WHAT THIS TASK INVOLVES ▸ Format all of the material below as a JSON list of strings, with one string for each line of text and no entries for blank lines. Leave the pictures out of the answer.
· · · ·
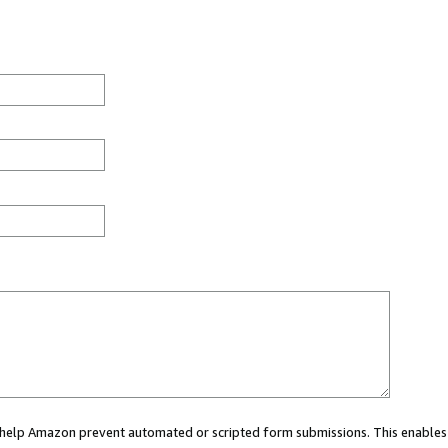
ou help Amazon prevent automated or scripted form submissions. This enables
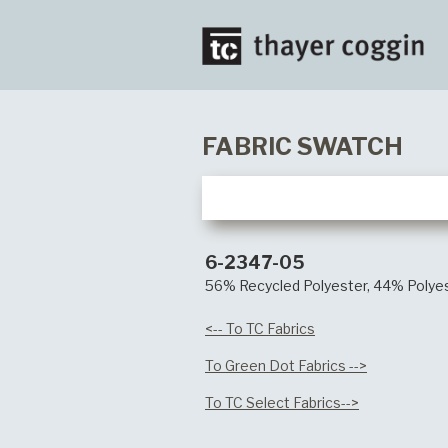
FABRIC SWATCH
6-2347-05
56% Recycled Polyester, 44% Polye
<-- To TC Fabrics
To Green Dot Fabrics -->
To TC Select Fabrics-->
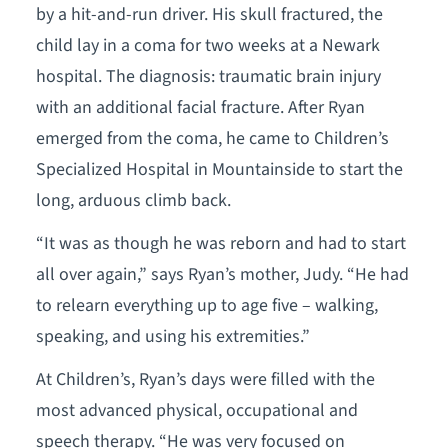
by a hit-and-run driver. His skull fractured, the
child lay in a coma for two weeks at a Newark
hospital. The diagnosis: traumatic brain injury
with an additional facial fracture. After Ryan
emerged from the coma, he came to Children’s
Specialized Hospital in Mountainside to start the
long, arduous climb back.
“It was as though he was reborn and had to start
all over again,” says Ryan’s mother, Judy. “He had
to relearn everything up to age five – walking,
speaking, and using his extremities.”
At Children’s, Ryan’s days were filled with the
most advanced physical, occupational and
speech therapy. “He was very focused on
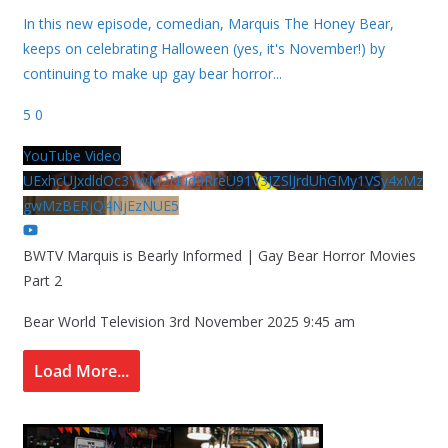
In this new episode, comedian, Marquis The Honey Bear,
keeps on celebrating Halloween (yes, it's November!) by
continuing to make up gay bear horror
...
5
0
YouTube Video
UExhcUJxdldOc3YwM2Nud3RreU91V3JZSlJrdUhGMy1VSy4xMz
gwMzBERjQ4NjEzNUE5
BWTV Marquis is Bearly Informed | Gay Bear Horror Movies
Part 2
Bear World Television
3rd November 2025 9:45 am
Load More...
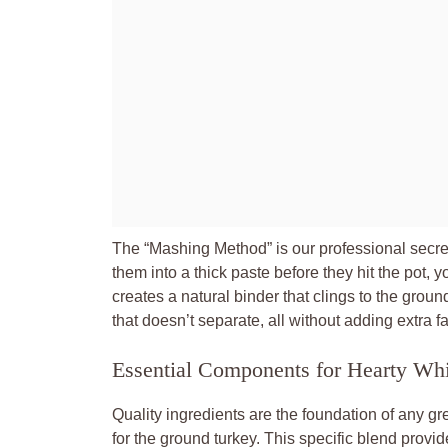
The “Mashing Method” is our professional secret
them into a thick paste before they hit the pot, yo
creates a natural binder that clings to the groun
that doesn’t separate, all without adding extra f
Essential Components for Hearty Wh
Quality ingredients are the foundation of any gre
for the ground turkey. This specific blend prov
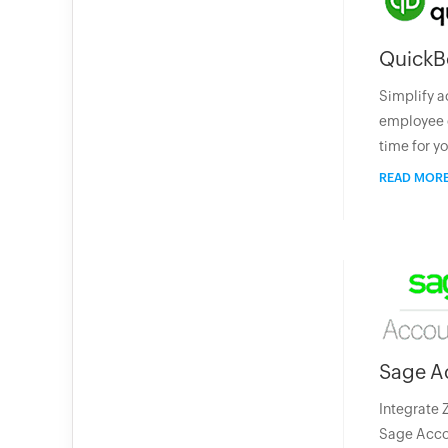
QuickB
Simplify a
employee 
time for y
READ MOR
Sage A
Integrate 
Sage Accou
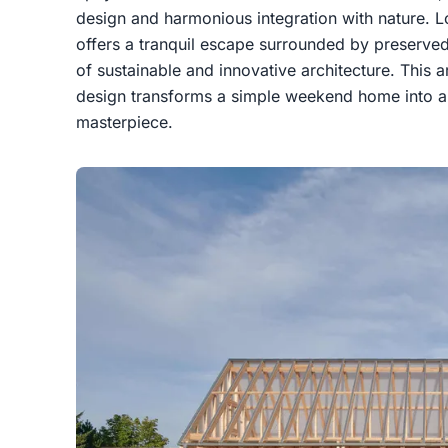
design and harmonious integration with nature. L
offers a tranquil escape surrounded by preserved
of sustainable and innovative architecture. This 
design transforms a simple weekend home into a 
masterpiece.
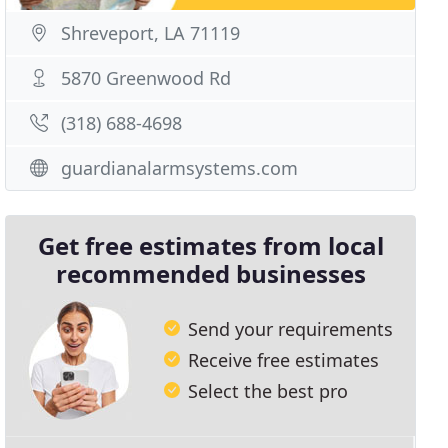
Shreveport, LA 71119
5870 Greenwood Rd
(318) 688-4698
guardianalarmsystems.com
Get free estimates from local
recommended businesses
Send your requirements
Receive free estimates
Select the best pro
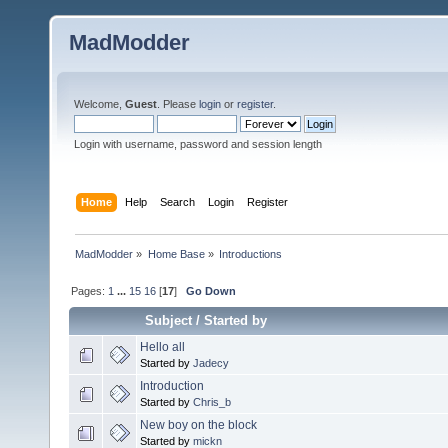
MadModder
Welcome,
Guest
. Please
login
or
register
.
Login with username, password and session length
Home
Help
Search
Login
Register
MadModder
»
Home Base
»
Introductions
Pages:
1
...
15
16
[
17
]
Go Down
Subject
/
Started by
Hello all
Started by
Jadecy
Introduction
Started by
Chris_b
New boy on the block
Started by
mickn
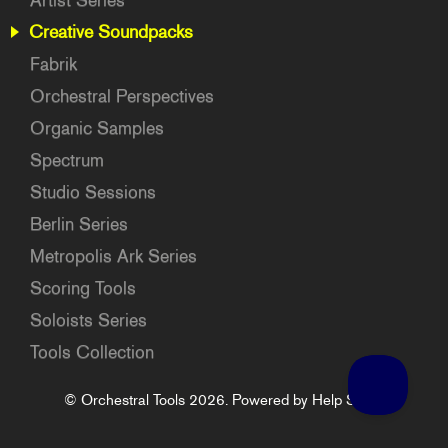
Artist Series
Creative Soundpacks
Fabrik
Orchestral Perspectives
Organic Samples
Spectrum
Studio Sessions
Berlin Series
Metropolis Ark Series
Scoring Tools
Soloists Series
Tools Collection
©
Orchestral Tools
2026.
Powered by
Help Scout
· · · ·
EXERCISE OUTPUT ▸
[
  "ou help Amazon prevent automated or scripted form submissions. This enables",
  "FABRIC SWATCH",
  "6-2347-05",
  "56% Recycled Polyester, 44% Polye",
  "<-- To TC Fabrics",
  "To Green Dot Fabrics -->",
  "To TC Select Fabrics-->",
  "by a hit-and-run driver. His skull fractured, the",
  "child lay in a coma for two weeks at a Newark",
  "hospital. The diagnosis: traumatic brain injury",
  "with an additional facial fracture. After Ryan",
  "emerged from the coma, he came to Children’s",
  "Specialized Hospital in Mountainside to start the",
  "long, arduous climb back.",
  "“It was as though he was reborn and had to start",
  "all over again,” says Ryan’s mother, Judy. “He had",
  "to relearn everything up to age five – walking,",
  "speaking, and using his extremities.”",
  "At Children’s, Ryan’s days were filled with the",
  "most advanced physical, occupational and",
  "speech therapy. “He was very focused on",
  "In this new episode, comedian, Marquis The Honey Bear,",
  "keeps on celebrating Halloween (yes, it's November!) by",
  "continuing to make up gay bear horror",
  "...",
  "5",
  "0",
  "YouTube Video",
  "UExhcUJxdldOc3YwM2Nud3RreU91V3JZSlJrdUhGMy1VSy4xMz",
  "gwMzBERjQ4NjEzNUE5",
  "BWTV Marquis is Bearly Informed | Gay Bear Horror Movies",
  "Part 2",
  "Bear World Television",
  "3rd November 2025 9:45 am",
  "Load More...",
  "The “Mashing Method” is our professional secret",
  "them into a thick paste before they hit the pot, yo",
  "creates a natural binder that clings to the groun",
  "that doesn’t separate, all without adding extra f",
  "Essential Components for Hearty Wh",
  "Quality ingredients are the foundation of any gre",
  "for the ground turkey. This specific blend prov",
  "QuickB",
  "Simplify a",
  "employee ",
  "time for y",
  "READ MOR",
  "Sage A",
  "Integrate ",
  "Sage Accou",
  "design and harmonious integration with nature. L",
  "offers a tranquil escape surrounded by preserved",
  "of sustainable and innovative architecture. This ",
  "design transforms a simple weekend home into a ",
  "masterpiece.",
  "Shreveport, LA 71119",
  "5870 Greenwood Rd",
  "(318) 688-4698",
  "guardianalarmsystems.com",
  "Get free estimates from local",
  "recommended businesses",
  "Send your requirements",
  "Receive free estimates",
  "Select the best pro",
  "MadModder",
  "Welcome,",
  "Guest",
  ". Please",
  "login",
  "or",
  "register",
  ".",
  "Login with username, password and session length",
  "Home",
  "Help",
  "Search",
  "Login",
  "Register",
  "MadModder",
  "»",
  "Home Base",
  "»",
  "Introductions",
  "Pages:",
  "1",
  "...",
  "15",
  "16",
  "[",
  "17",
  "]",
  "Go Down",
  "Subject",
  "/",
  "Started by",
  "Hello all",
  "Started by",
  "Jadecy",
  "Introduction",
  "Started by",
  "Chris_b",
  "New boy on the block",
  "Started by",
  "mickn",
  "Artist Series",
  "Creative Soundpacks",
  "Fabrik",
  "Orchestral Perspectives",
  "Organic Samples",
  "Spectrum",
  "Studio Sessions",
  "Berlin Series",
  "Metropolis Ark Series",
  "Scoring Tools",
  "Soloists Series",
  "Tools Collection",
  "©",
  "Orchestral Tools",
  "2026.",
  "Powered by",
  "Help Scout"
]